Quote each of the entries below word for word, changing nothing.
--------------------------------
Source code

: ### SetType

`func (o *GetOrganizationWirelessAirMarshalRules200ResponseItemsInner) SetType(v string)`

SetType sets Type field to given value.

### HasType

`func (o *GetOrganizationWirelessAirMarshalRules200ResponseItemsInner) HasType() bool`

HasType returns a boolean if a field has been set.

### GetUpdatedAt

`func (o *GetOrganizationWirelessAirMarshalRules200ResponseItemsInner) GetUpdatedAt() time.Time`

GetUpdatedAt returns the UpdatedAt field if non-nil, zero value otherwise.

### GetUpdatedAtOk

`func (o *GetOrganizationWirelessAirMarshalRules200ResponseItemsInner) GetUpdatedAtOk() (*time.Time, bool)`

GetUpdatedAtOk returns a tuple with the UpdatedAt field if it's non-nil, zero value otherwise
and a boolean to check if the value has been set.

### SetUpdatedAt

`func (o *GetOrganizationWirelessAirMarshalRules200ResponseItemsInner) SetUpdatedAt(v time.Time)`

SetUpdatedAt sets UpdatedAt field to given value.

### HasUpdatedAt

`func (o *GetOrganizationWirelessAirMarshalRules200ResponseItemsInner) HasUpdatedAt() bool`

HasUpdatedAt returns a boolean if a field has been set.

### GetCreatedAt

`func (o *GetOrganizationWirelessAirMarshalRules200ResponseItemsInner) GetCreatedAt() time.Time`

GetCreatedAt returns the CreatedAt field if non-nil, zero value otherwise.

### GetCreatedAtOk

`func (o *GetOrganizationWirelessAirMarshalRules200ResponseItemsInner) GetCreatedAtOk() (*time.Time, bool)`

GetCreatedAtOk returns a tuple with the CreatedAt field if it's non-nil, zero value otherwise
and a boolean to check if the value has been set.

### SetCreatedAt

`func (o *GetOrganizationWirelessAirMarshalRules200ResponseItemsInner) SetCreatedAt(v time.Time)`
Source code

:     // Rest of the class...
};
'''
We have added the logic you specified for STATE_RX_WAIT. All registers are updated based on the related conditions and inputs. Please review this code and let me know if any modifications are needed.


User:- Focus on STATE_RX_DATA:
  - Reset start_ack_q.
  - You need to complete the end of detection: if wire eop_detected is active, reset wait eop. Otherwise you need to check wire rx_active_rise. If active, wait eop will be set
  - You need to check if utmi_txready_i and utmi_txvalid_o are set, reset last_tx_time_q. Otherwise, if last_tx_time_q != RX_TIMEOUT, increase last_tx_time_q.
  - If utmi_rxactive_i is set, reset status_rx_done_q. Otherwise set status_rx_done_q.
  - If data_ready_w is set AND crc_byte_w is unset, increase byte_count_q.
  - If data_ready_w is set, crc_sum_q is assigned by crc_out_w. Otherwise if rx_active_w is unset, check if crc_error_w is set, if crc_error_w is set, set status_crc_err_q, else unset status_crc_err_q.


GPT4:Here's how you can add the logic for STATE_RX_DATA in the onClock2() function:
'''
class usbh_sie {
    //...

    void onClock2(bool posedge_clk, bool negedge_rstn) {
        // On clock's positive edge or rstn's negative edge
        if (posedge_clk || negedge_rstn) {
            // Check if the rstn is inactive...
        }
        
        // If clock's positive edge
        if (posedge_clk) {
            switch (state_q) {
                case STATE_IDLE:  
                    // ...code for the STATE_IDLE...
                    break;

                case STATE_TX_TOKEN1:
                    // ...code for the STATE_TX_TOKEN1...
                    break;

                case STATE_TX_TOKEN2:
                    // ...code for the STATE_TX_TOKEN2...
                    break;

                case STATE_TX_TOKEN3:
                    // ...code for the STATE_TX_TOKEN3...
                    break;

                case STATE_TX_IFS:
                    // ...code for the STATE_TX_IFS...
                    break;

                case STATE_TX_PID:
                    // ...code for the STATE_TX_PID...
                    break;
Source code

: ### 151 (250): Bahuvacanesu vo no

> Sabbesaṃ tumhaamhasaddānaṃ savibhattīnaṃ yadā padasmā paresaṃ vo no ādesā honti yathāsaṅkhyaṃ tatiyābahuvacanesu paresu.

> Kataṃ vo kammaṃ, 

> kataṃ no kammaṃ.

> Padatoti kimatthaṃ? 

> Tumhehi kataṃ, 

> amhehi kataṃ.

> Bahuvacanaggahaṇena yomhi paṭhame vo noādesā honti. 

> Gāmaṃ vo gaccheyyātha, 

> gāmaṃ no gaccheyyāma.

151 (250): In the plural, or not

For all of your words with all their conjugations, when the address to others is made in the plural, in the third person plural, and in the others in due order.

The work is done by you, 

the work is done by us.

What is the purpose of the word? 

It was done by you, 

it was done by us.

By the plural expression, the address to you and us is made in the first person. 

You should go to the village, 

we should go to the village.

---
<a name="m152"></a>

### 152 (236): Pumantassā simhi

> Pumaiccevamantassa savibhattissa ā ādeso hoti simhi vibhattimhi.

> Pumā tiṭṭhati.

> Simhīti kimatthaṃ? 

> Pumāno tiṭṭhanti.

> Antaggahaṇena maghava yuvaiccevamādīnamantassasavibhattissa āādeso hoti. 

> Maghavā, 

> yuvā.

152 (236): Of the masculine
--------------------------------
Answer space:
Source code

: ### SetType

`func (o *GetOrganizationWirelessAirMarshalRules200ResponseItemsInner) SetType(v string)`

SetType sets Type field to given value.

### HasType

`func (o *GetOrganizationWirelessAirMarshalRules200ResponseItemsInner) HasType() bool`

HasType returns a boolean if a field has been set.

### GetUpdatedAt

`func (o *GetOrganizationWirelessAirMarshalRules200ResponseItemsInner) GetUpdatedAt() time.Time`

GetUpdatedAt returns the UpdatedAt field if non-nil, zero value otherwise.

### GetUpdatedAtOk

`func (o *GetOrganizationWirelessAirMarshalRules200ResponseItemsInner) GetUpdatedAtOk() (*time.Time, bool)`

GetUpdatedAtOk returns a tuple with the UpdatedAt field if it's non-nil, zero value otherwise
and a boolean to check if the value has been set.

### SetUpdatedAt

`func (o *GetOrganizationWirelessAirMarshalRules200ResponseItemsInner) SetUpdatedAt(v time.Time)`

SetUpdatedAt sets UpdatedAt field to given value.

### HasUpdatedAt

`func (o *GetOrganizationWirelessAirMarshalRules200ResponseItemsInner) HasUpdatedAt() bool`

HasUpdatedAt returns a boolean if a field has been set.

### GetCreatedAt

`func (o *GetOrganizationWirelessAirMarshalRules200ResponseItemsInner) GetCreatedAt() time.Time`

GetCreatedAt returns the CreatedAt field if non-nil, zero value otherwise.

### GetCreatedAtOk

`func (o *GetOrganizationWirelessAirMarshalRules200ResponseItemsInner) GetCreatedAtOk() (*time.Time, bool)`

GetCreatedAtOk returns a tuple with the CreatedAt field if it's non-nil, zero value otherwise
and a boolean to check if the value has been set.

### SetCreatedAt

`func (o *GetOrganizationWirelessAirMarshalRules200ResponseItemsInner) SetCreatedAt(v time.Time)`
Source code

:     // Rest of the class...
};
'''
We have added the logic you specified for STATE_RX_WAIT. All registers are updated based on the related conditions and inputs. Please review this code and let me know if any modifications are needed.


User:- Focus on STATE_RX_DATA:
  - Reset start_ack_q.
  - You need to complete the end of detection: if wire eop_detected is active, reset wait eop. Otherwise you need to check wire rx_active_rise. If active, wait eop will be set
  - You need to check if utmi_txready_i and utmi_txvalid_o are set, reset last_tx_time_q. Otherwise, if last_tx_time_q != RX_TIMEOUT, increase last_tx_time_q.
  - If utmi_rxactive_i is set, reset status_rx_done_q. Otherwise set status_rx_done_q.
  - If data_ready_w is set AND crc_byte_w is unset, increase byte_count_q.
  - If data_ready_w is set, crc_sum_q is assigned by crc_out_w. Otherwise if rx_active_w is unset, check if crc_error_w is set, if crc_error_w is set, set status_crc_err_q, else unset status_crc_err_q.


GPT4:Here's how you can add the logic for STATE_RX_DATA in the onClock2() function:
'''
class usbh_sie {
    //...

    void onClock2(bool posedge_clk, bool negedge_rstn) {
        // On clock's positive edge or rstn's negative edge
        if (posedge_clk || negedge_rstn) {
            // Check if the rstn is inactive...
        }
        
        // If clock's positive edge
        if (posedge_clk) {
            switch (state_q) {
                case STATE_IDLE:  
                    // ...code for the STATE_IDLE...
                    break;

                case STATE_TX_TOKEN1:
                    // ...code for the STATE_TX_TOKEN1...
                    break;

                case STATE_TX_TOKEN2:
                    // ...code for the STATE_TX_TOKEN2...
                    break;

                case STATE_TX_TOKEN3:
                    // ...code for the STATE_TX_TOKEN3...
                    break;

                case STATE_TX_IFS:
                    // ...code for the STATE_TX_IFS...
                    break;

                case STATE_TX_PID:
                    // ...code for the STATE_TX_PID...
                    break;
Source code

: ### 151 (250): Bahuvacanesu vo no

> Sabbesaṃ tumhaamhasaddānaṃ savibhattīnaṃ yadā padasmā paresaṃ vo no ādesā honti yathāsaṅkhyaṃ tatiyābahuvacanesu paresu.

> Kataṃ vo kammaṃ, 

> kataṃ no kammaṃ.

> Padatoti kimatthaṃ? 

> Tumhehi kataṃ, 

> amhehi kataṃ.

> Bahuvacanaggahaṇena yomhi paṭhame vo noādesā honti. 

> Gāmaṃ vo gaccheyyātha, 

> gāmaṃ no gaccheyyāma.

151 (250): In the plural, or not

For all of your words with all their conjugations, when the address to others is made in the plural, in the third person plural, and in the others in due order.

The work is done by you, 

the work is done by us.

What is the purpose of the word? 

It was done by you, 

it was done by us.

By the plural expression, the address to you and us is made in the first person. 

You should go to the village, 

we should go to the village.

---
<a name="m152"></a>

### 152 (236): Pumantassā simhi

> Pumaiccevamantassa savibhattissa ā ādeso hoti simhi vibhattimhi.

> Pumā tiṭṭhati.

> Simhīti kimatthaṃ? 

> Pumāno tiṭṭhanti.

> Antaggahaṇena maghava yuvaiccevamādīnamantassasavibhattissa āādeso hoti. 

> Maghavā, 

> yuvā.

152 (236): Of the masculine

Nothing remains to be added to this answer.